Truthfully, there isn’t a lot here that many haven’t seen before. This film exists in a long line of inspirational stories about teenagers in struggling circumstances that come together in some sort of academic competition headed by a steadfast educator. The script by Dito Montiel doesn’t veer too far from this path, and it does indulge in overwrought clichés and often a meandering sense of direction. However, there’s still a great appreciation for what it tries to accomplish at its core: to focus on a group of underrepresented minorities that take pride in their intellectual skills. Even though this theme has been seen in countless other media, the specificity of chess makes it unique. It’s difficult to not become invested in a light-hearted story with good intentions, even when the storytelling feels scattershot at times.
Many of the issues with the script are not improved by Leguizamo’s direction. Making his feature film debut, and his first directorial project in well over a decade, his efforts behind the camera come across as mostly mediocre. The filmmaking isn’t particularly flashy, and it’s a detriment when the stakes need to be established within the story. There’s already an issue with the emotional impact from the characters feeling diffused because of the minimal set-up they receive at the beginning, and while the direction tries its best to focus on them and their activities, it never makes up for this deficiency. However, things do improve as the film reaches its climax and some notable directorial flourishes help invigorate the story. Overall, the work still doesn’t amount to much, but the added effort at the end is appreciated.

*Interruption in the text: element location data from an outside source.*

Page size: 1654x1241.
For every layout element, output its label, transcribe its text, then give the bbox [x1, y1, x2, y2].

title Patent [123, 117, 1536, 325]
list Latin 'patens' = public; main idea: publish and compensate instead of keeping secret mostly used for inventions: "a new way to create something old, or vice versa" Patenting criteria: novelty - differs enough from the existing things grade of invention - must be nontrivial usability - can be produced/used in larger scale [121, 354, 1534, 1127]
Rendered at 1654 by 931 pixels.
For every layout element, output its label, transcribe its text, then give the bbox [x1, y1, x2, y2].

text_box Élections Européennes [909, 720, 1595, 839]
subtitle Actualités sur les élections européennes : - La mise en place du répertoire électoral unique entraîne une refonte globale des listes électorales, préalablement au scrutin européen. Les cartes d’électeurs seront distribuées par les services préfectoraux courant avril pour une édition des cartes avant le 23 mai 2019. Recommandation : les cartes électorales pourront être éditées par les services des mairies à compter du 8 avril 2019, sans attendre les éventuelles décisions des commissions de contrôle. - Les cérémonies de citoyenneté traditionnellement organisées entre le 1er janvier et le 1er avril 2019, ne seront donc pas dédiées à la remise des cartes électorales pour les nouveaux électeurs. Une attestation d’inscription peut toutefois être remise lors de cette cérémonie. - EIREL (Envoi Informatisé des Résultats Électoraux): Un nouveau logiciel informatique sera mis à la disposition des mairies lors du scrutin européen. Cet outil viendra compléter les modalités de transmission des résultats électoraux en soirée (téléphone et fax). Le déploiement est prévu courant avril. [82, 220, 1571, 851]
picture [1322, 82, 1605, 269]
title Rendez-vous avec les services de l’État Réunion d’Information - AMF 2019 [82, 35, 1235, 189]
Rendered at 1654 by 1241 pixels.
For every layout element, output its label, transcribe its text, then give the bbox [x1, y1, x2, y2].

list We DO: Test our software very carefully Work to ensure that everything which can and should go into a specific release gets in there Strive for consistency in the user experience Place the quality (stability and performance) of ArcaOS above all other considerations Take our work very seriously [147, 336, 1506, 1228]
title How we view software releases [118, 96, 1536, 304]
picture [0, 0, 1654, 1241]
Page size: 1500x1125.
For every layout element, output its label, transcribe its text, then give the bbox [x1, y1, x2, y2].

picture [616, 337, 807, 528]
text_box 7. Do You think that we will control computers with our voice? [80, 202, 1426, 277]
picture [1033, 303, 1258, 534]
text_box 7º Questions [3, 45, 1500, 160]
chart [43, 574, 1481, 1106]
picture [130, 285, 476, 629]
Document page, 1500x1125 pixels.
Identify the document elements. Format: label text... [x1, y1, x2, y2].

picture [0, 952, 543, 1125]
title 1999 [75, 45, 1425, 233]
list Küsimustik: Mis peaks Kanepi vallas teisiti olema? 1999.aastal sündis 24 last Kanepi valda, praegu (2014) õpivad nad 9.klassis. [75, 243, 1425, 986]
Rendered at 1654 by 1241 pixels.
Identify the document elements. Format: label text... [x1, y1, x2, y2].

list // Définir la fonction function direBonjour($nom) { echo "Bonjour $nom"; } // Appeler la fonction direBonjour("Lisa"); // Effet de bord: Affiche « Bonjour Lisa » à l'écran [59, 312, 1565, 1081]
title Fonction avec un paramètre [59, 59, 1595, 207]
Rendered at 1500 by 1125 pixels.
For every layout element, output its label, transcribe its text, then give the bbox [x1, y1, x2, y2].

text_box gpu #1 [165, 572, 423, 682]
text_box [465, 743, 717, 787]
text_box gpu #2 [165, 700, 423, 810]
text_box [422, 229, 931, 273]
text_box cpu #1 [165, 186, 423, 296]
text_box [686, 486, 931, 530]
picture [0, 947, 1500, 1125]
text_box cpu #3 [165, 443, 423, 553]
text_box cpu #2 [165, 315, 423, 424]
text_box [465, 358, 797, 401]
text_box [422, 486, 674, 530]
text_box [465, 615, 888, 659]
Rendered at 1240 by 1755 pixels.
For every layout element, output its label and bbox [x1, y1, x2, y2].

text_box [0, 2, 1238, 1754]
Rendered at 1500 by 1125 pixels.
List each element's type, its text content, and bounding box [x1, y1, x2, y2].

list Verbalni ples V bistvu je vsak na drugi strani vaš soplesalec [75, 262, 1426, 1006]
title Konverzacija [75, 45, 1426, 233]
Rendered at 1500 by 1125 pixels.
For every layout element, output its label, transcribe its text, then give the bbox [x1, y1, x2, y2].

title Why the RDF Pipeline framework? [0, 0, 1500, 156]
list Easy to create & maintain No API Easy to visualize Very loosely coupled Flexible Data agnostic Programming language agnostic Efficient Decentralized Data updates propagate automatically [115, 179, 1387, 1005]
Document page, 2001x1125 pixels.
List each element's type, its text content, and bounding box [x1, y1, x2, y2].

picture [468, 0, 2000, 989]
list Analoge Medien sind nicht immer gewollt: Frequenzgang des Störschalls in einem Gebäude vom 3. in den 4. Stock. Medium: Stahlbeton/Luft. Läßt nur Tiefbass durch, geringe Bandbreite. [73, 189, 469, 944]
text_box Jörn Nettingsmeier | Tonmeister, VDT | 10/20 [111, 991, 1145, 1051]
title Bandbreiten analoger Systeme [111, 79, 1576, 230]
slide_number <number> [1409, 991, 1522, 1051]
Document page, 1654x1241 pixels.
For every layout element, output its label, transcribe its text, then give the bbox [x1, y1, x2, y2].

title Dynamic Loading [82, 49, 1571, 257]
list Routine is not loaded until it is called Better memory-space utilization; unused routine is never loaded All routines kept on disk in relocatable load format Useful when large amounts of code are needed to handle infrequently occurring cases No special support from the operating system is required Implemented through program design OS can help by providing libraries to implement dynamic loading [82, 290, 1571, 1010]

While Leguizamo may not bring that much as a director, his performance is the best asset on display. There’s such a warm and inviting screen presence he gives off, and his commitment to this role as a teacher wanting to give his students the confidence they may not always receive is one that’s quite touching. He finds the right comedic and dramatic notes to play that are effective in all the right ways, and he gives by far the best performance in the film. It’s not that surprising given he’s one of the few seniority actors amongst the group, but he manages to have a delightful charm in every scene he’s in.
Most of the young cast do an admirable job with varying degrees of impact. Tuggles has some strong moments, particularly with the tense interactions with his father, played by Michael Kenneth Williams. Both of them are compelling in their moments together. Lendeborg not only has some friendly chemistry with Tuggles but also provides more emotional weight that’s effective even when his story gets lost a bit in the shuffle. Batista, along with Angel Bismark Curiel and Will Hochman, fill out the rest of the team, and while their performances are fine, their characters aren’t given that much to do. They are delightful whenever they appear, but it’s in spite of the screenplay giving them shallow roles to work with.
As noted, there’s plenty here that other films have done before in terms of not only this type of story but the trajectory of where the plot and characters eventually lead. “Critical Thinking” is not a film that will surprise, and that lack of inventiveness takes away from it becoming a truly great work. At the same time, there’s an undeniable charm that’s abundant from the stirring message it provides concerning the education of an undervalued group of kids. The performances are all endearing, with Leguizamo being a real standout. You won’t ever be surprised by what you see here, but you’ll have a nice time with what is delivered.